• **Source data**
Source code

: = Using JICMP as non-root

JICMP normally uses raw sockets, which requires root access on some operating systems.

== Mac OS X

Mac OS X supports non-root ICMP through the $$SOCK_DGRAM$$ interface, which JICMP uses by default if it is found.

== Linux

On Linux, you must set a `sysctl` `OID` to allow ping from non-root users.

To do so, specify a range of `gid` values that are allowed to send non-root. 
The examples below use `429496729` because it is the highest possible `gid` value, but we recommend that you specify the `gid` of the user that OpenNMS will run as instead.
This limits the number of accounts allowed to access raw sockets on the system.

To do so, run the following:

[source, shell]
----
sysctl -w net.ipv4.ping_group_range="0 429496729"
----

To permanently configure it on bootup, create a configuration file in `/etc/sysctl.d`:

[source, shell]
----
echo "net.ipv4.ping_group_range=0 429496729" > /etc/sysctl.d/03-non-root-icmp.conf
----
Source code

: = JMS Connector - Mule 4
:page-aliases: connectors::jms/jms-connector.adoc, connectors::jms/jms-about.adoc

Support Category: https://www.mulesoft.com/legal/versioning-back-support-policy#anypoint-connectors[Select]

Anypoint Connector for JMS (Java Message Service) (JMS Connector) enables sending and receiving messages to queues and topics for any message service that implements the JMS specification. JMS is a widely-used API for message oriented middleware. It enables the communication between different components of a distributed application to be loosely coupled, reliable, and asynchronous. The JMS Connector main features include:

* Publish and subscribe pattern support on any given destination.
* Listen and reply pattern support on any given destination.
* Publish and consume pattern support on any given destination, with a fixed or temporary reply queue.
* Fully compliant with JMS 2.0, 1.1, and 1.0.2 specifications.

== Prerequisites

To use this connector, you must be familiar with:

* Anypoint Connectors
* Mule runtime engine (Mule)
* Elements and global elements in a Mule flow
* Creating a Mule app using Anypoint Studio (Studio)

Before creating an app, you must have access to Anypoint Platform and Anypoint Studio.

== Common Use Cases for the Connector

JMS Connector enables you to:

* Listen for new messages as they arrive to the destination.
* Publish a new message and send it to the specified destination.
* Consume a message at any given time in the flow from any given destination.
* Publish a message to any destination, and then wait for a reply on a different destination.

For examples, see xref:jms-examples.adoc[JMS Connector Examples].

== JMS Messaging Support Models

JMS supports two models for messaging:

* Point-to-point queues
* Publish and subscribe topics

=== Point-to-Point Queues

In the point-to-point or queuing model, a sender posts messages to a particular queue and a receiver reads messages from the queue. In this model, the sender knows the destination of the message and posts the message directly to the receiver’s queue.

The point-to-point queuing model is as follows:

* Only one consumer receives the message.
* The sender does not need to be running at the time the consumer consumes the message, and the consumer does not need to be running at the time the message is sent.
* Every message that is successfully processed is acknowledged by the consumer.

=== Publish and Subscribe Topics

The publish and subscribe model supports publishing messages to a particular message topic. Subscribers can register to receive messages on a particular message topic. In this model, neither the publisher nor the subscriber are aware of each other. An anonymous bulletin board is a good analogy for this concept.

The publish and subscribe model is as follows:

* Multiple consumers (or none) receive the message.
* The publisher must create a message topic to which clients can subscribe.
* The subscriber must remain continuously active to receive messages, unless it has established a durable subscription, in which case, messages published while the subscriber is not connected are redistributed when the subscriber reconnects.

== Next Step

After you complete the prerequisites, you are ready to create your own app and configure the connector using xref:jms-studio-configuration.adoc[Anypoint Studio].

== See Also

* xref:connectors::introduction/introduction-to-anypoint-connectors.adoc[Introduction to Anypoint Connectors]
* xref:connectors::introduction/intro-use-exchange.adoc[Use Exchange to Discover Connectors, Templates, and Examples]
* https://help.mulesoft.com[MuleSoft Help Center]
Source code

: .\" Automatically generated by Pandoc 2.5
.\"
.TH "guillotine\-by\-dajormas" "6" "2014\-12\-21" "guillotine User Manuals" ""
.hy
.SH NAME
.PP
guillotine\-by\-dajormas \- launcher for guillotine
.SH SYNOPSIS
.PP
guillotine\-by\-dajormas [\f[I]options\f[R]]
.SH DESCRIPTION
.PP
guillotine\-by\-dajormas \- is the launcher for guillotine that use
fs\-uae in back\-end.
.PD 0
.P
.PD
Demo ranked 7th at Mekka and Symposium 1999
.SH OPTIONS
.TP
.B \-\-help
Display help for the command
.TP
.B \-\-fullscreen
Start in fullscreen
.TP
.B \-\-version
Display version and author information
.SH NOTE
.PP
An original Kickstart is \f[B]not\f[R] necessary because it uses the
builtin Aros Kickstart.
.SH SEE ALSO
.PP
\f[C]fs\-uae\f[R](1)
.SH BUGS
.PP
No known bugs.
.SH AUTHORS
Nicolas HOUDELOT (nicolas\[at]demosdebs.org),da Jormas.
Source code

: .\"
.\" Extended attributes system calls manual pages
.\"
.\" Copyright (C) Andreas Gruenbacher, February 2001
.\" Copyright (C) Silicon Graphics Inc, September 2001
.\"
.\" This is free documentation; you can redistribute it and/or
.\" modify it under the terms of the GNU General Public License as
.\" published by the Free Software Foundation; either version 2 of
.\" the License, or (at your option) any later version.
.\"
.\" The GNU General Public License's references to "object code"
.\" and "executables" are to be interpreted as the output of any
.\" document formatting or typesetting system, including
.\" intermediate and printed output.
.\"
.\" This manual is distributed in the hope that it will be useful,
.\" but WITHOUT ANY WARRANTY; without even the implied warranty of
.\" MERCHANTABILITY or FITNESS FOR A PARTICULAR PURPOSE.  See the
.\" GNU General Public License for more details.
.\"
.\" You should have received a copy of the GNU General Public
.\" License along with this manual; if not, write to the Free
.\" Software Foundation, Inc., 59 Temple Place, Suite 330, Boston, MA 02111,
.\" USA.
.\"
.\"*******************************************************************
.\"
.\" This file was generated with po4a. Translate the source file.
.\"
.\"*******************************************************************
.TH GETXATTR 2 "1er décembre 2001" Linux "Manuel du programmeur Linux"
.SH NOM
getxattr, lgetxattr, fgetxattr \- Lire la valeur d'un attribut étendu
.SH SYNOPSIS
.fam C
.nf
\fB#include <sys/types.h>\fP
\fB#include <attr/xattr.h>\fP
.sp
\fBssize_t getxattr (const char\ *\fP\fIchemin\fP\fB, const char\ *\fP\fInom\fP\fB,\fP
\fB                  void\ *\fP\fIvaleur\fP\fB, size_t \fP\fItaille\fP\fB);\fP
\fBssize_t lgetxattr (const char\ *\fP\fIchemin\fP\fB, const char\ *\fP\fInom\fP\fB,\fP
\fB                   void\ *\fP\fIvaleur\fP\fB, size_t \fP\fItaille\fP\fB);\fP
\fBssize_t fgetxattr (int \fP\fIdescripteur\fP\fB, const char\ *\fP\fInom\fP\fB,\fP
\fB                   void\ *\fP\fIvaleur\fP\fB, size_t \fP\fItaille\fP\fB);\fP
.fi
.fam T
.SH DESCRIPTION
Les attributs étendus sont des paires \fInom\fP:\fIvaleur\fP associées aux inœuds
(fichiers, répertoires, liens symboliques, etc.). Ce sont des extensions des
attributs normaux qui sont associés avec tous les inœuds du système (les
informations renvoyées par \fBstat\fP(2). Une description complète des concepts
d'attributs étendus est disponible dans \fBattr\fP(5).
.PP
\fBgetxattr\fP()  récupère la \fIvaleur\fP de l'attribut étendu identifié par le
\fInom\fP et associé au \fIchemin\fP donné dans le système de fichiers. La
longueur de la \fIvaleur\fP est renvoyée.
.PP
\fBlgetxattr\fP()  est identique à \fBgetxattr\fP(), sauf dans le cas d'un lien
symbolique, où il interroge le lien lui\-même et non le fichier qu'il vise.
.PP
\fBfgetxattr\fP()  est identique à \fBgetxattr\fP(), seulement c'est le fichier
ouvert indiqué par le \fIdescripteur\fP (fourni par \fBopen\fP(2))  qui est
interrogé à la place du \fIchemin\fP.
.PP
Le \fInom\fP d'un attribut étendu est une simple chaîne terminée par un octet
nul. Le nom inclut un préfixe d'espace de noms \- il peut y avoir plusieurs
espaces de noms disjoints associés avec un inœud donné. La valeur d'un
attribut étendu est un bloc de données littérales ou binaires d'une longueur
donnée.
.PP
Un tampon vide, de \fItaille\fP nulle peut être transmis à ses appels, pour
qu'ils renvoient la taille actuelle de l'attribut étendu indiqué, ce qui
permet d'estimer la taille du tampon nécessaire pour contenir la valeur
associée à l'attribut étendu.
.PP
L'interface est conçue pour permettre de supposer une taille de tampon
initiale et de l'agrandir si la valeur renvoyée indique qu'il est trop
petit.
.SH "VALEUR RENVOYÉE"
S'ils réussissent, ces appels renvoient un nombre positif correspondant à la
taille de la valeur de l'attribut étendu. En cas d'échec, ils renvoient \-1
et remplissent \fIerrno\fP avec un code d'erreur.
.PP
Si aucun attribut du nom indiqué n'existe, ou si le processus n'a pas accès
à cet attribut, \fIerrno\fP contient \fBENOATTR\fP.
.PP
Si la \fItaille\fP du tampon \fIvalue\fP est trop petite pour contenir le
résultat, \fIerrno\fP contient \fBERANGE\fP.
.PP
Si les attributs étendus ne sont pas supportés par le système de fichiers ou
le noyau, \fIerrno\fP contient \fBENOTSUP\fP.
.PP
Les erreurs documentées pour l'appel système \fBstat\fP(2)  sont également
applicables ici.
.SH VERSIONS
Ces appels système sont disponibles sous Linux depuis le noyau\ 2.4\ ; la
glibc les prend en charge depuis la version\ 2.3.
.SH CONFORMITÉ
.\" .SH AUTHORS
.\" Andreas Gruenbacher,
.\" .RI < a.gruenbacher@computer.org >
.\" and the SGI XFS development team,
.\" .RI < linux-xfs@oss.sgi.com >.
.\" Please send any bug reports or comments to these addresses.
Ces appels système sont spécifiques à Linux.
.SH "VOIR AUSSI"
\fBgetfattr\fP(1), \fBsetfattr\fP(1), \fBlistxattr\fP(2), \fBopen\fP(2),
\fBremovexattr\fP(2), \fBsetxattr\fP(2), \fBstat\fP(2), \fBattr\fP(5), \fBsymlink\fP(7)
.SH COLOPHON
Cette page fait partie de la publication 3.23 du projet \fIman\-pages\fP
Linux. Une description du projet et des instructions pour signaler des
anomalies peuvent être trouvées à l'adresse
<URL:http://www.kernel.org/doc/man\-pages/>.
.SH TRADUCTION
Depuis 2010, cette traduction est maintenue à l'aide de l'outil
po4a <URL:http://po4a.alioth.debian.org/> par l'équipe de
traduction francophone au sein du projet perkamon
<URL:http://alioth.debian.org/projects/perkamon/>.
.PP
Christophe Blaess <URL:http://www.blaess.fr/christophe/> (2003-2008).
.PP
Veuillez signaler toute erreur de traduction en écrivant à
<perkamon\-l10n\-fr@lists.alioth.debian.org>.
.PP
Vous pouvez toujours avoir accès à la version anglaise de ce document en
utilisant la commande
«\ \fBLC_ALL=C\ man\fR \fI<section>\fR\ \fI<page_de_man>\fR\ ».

• **Problem statement**
When you reach the line with "Messaging Support Models" in the records above, start writing out lines exactly, and stop once the line with "The point-to-point queuing" has been written; include nothing else.

• **Reply to the task**
== JMS Messaging Support Models

JMS supports two models for messaging:

* Point-to-point queues
* Publish and subscribe topics

=== Point-to-Point Queues

In the point-to-point or queuing model, a sender posts messages to a particular queue and a receiver reads messages from the queue. In this model, the sender knows the destination of the message and posts the message directly to the receiver’s queue.

The point-to-point queuing model is as follows:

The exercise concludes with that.